How to complete this task:
Determine how many lines in this listing contain the word "future" and report that number by itself.

Information:
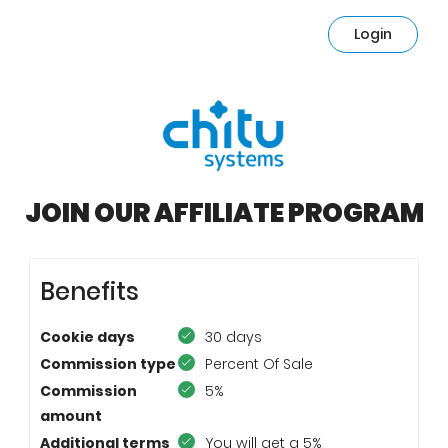
Login
JOIN OUR AFFILIATE PROGRAM
Benefits
Cookie days
30 days
Commission type
Percent Of Sale
Commission
5%
amount
Additional terms
You will get a 5%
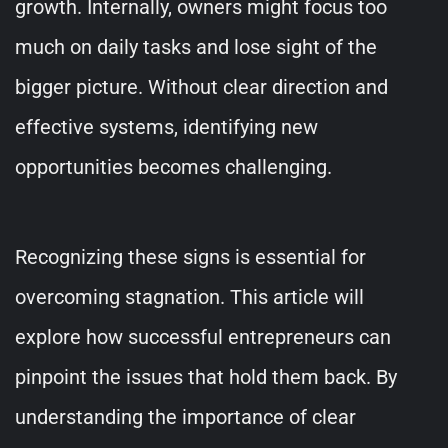
growth. Internally, owners might focus too
much on daily tasks and lose sight of the
bigger picture. Without clear direction and
effective systems, identifying new
opportunities becomes challenging.
Recognizing these signs is essential for
overcoming stagnation. This article will
explore how successful entrepreneurs can
pinpoint the issues that hold them back. By
understanding the importance of clear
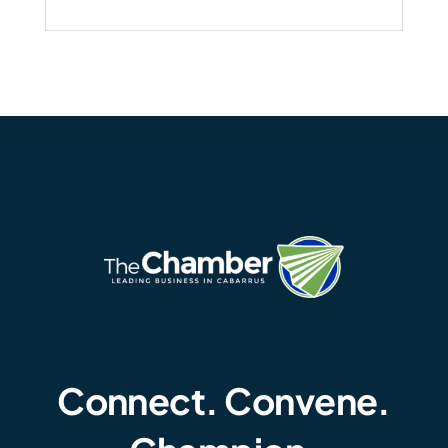
Connect. Convene.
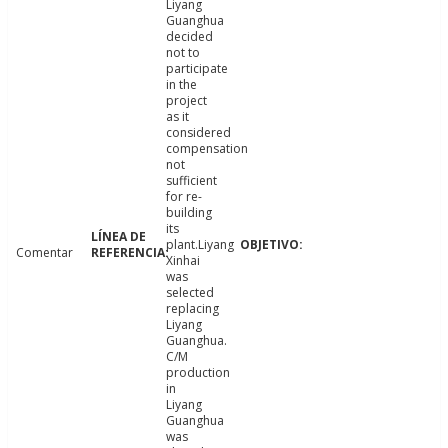
Liyang
Guanghua
decided
not to
participate
in the
project
as it
considered
compensation
not
sufficient
for re-
building
its
plant.Liyang
Comentar
Xinhai
was
selected
replacing
Liyang
Guanghua.
C/M
production
in
Liyang
Guanghua
was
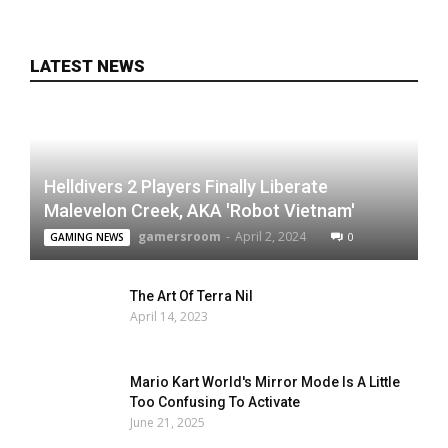
LATEST NEWS
Helldivers 2 Players Finally Liberate
Malevelon Creek, AKA 'Robot Vietnam'
gamersroom
-
April 2, 2024
0
GAMING NEWS
The Art Of Terra Nil
April 14, 2023
Mario Kart World's Mirror Mode Is A Little
Too Confusing To Activate
June 21, 2025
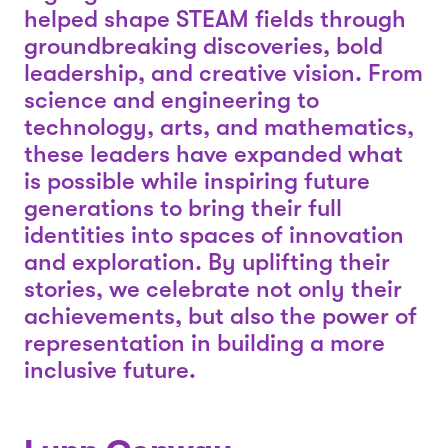
helped shape STEAM fields through
groundbreaking discoveries, bold
leadership, and creative vision. From
science and engineering to
technology, arts, and mathematics,
these leaders have expanded what
is possible while inspiring future
generations to bring their full
identities into spaces of innovation
and exploration. By uplifting their
stories, we celebrate not only their
achievements, but also the power of
representation in building a more
inclusive future.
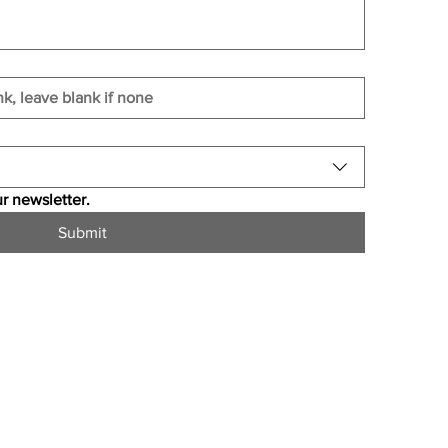
r newsletter.
Submit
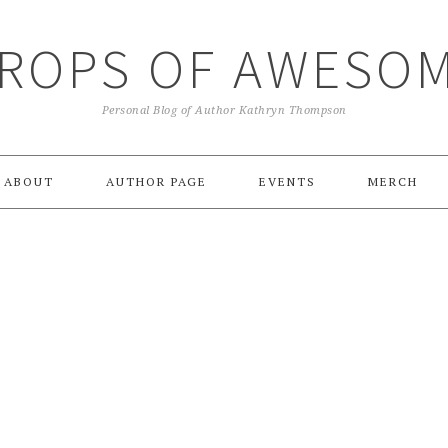
ROPS OF AWESO
Personal Blog of Author Kathryn Thompson
ABOUT
AUTHOR PAGE
EVENTS
MERCH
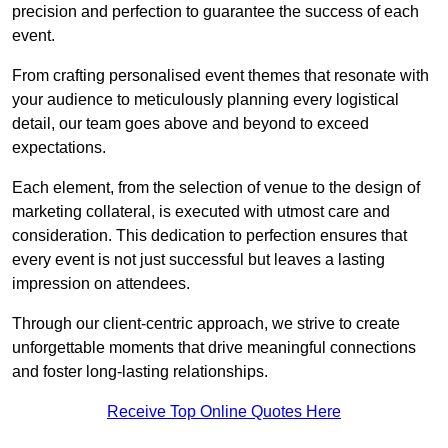
precision and perfection to guarantee the success of each
event.
From crafting personalised event themes that resonate with
your audience to meticulously planning every logistical
detail, our team goes above and beyond to exceed
expectations.
Each element, from the selection of venue to the design of
marketing collateral, is executed with utmost care and
consideration. This dedication to perfection ensures that
every event is not just successful but leaves a lasting
impression on attendees.
Through our client-centric approach, we strive to create
unforgettable moments that drive meaningful connections
and foster long-lasting relationships.
Receive Top Online Quotes Here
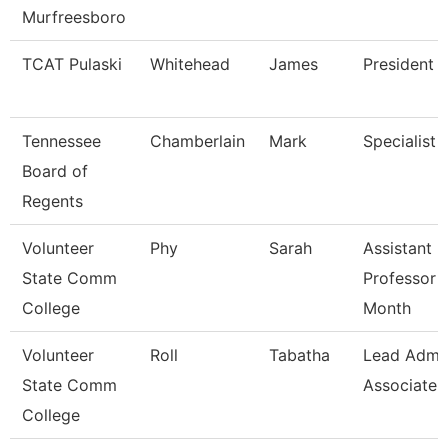
Murfreesboro
TCAT Pulaski
Whitehead
James
President (
Tennessee
Chamberlain
Mark
Specialist
Board of
Regents
Volunteer
Phy
Sarah
Assistant
State Comm
Professor 
College
Month
Volunteer
Roll
Tabatha
Lead Admi
State Comm
Associate
College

Solution to the exercise:
2